香川県立ミュージアム平成25年度特別展「たのしむ日本美術」関連事業『チルドレンズ・デー(仮)』の打合せに行ってきました。



今年秋に香川県立ミュージアムで開催される「たのしむ日本美術」は、”生活の中の美”をテーマに、桃山〜江戸時代の絵画や陶磁器、漆器、和ガラス、染織など、暮らしの中に息づいてきた名品を紹介する展覧会です。

この展覧会の会期中に実施される『チルドレンズ・デー』は、美術館を子どものために一日開放し、子どもの視点に立った展示物の紹介やプログラムを企画して、子どもたちにもっとアートに親しんでもらおうというものです。子どもの美術館デビューを応援する企画と言えるかも知れません。

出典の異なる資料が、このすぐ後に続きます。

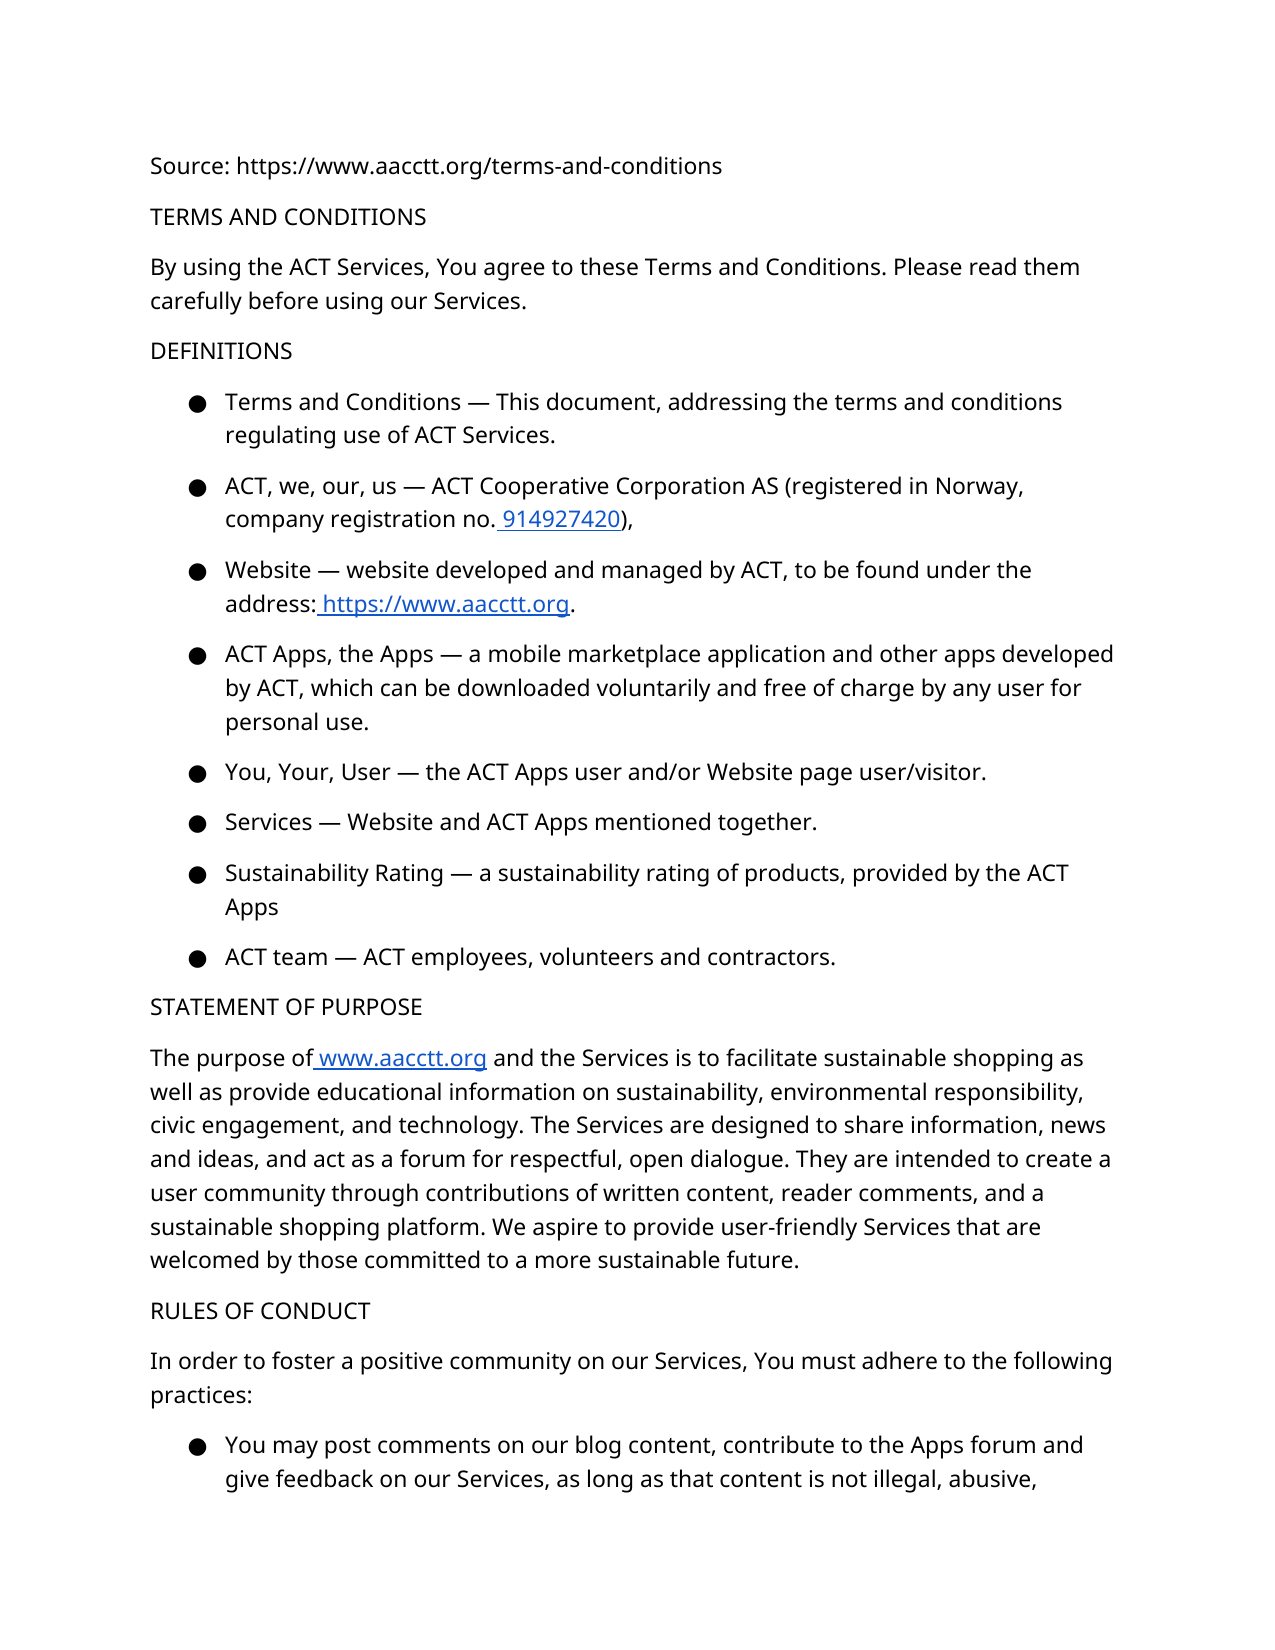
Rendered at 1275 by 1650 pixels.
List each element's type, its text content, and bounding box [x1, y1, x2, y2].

今回私たちは、乳幼児期の子どもの特徴をふまえて、この時期の子どもたちが一番楽しめるプログラムになるよう、企画のお手伝いをさせていただくことになりました。名品といわれるものは、たとえそれに関する知識を持っていなくても、何かしら私たちに訴え語りかけてくるインパクトを持っています。それはきっと子どもたちにも伝わるはず。日本美術の名品に出会った子どもたちの中にどんな化学反応が起こるのか、とても楽しみです。

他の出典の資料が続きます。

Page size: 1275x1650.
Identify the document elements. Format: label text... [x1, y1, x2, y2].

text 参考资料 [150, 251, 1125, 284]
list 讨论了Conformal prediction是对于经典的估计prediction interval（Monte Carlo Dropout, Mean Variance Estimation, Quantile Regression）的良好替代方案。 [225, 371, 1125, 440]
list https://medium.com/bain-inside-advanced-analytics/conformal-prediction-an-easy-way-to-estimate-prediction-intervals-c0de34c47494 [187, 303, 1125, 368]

ところで、このうち合わせ中に「明後日の美術館」というキーワードが出てきました。今日ではなく明日を見据えて仕事をするというのは、よく聞く話ですが、これからの美術館は”明後日”を見ていかなければならない。つまり、一歩先だけでなく、そのずっと先にあるであろう私たちの社会という視点から美術、あるいは美術館という媒体を考えていくべきだという考え方なのだそうです。

よく考えてみれば、子ども自身が明後日のものだと言えるかも知れません。私たちの一歩先を軽々と超えて未来への可能性を拓いていく子どもたち。子どもとアート/美術の間には深い共通点がありそうです。

そして本来は、研究者も、明日ではなく、明後日を見て研究を進めていくべきなのかも知れません。「大学は百年先を見て動くもの」という言葉をどこかで聞いたことがあります。明日の成果も大切ですが、百年先の子どもたちにも幸せを届けられるような、そんな仕事をしていきたいです。